SOURCE MATERIAL Block Start
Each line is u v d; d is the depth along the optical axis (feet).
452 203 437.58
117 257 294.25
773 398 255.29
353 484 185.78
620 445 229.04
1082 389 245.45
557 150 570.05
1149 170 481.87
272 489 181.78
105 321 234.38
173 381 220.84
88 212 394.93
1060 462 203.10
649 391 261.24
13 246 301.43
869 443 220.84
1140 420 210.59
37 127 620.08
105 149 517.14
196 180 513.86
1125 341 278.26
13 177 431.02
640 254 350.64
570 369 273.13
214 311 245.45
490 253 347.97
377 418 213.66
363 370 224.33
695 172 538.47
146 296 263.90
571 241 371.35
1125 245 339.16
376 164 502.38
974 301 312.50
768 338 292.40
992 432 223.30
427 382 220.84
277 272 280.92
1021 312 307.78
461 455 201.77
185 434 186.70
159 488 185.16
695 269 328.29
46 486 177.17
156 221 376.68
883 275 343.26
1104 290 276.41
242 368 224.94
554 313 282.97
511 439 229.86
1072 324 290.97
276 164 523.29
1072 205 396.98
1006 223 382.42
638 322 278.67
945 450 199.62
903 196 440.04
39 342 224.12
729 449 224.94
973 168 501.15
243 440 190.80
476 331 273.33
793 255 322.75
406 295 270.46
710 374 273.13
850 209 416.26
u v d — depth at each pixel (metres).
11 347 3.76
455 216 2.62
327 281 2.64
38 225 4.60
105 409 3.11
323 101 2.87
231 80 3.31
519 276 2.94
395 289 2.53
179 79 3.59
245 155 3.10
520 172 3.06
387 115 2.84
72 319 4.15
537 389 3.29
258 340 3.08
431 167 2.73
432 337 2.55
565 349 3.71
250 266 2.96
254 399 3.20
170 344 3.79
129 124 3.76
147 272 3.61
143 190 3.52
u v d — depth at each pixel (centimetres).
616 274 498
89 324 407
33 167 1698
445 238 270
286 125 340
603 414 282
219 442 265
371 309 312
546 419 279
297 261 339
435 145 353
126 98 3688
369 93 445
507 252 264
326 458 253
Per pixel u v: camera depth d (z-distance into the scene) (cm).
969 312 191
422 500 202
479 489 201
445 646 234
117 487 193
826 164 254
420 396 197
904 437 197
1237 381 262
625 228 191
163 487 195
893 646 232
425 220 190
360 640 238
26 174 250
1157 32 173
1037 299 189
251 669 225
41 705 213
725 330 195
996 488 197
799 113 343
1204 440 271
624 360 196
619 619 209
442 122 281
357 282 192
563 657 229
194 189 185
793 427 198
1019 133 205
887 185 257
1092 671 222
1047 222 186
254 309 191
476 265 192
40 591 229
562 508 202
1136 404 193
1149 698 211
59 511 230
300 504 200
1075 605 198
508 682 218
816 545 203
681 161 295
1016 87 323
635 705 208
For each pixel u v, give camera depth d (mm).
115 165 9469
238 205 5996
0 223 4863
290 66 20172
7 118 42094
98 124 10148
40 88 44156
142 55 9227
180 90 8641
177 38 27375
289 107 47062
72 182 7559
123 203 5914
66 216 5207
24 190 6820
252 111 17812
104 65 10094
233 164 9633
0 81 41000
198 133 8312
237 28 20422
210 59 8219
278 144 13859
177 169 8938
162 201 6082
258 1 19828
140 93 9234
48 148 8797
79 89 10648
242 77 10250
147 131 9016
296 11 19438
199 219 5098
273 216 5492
SOURCE MATERIAL Block End
> _PROBLEM REQUIREMENTS_
In the listing above, find every line with the word "pixel" and copy it.

> _WRITTEN SOLUTION_
u v d — depth at each pixel (metres).
u v d — depth at each pixel (centimetres).
Per pixel u v: camera depth d (z-distance into the scene) (cm).
For each pixel u v, give camera depth d (mm).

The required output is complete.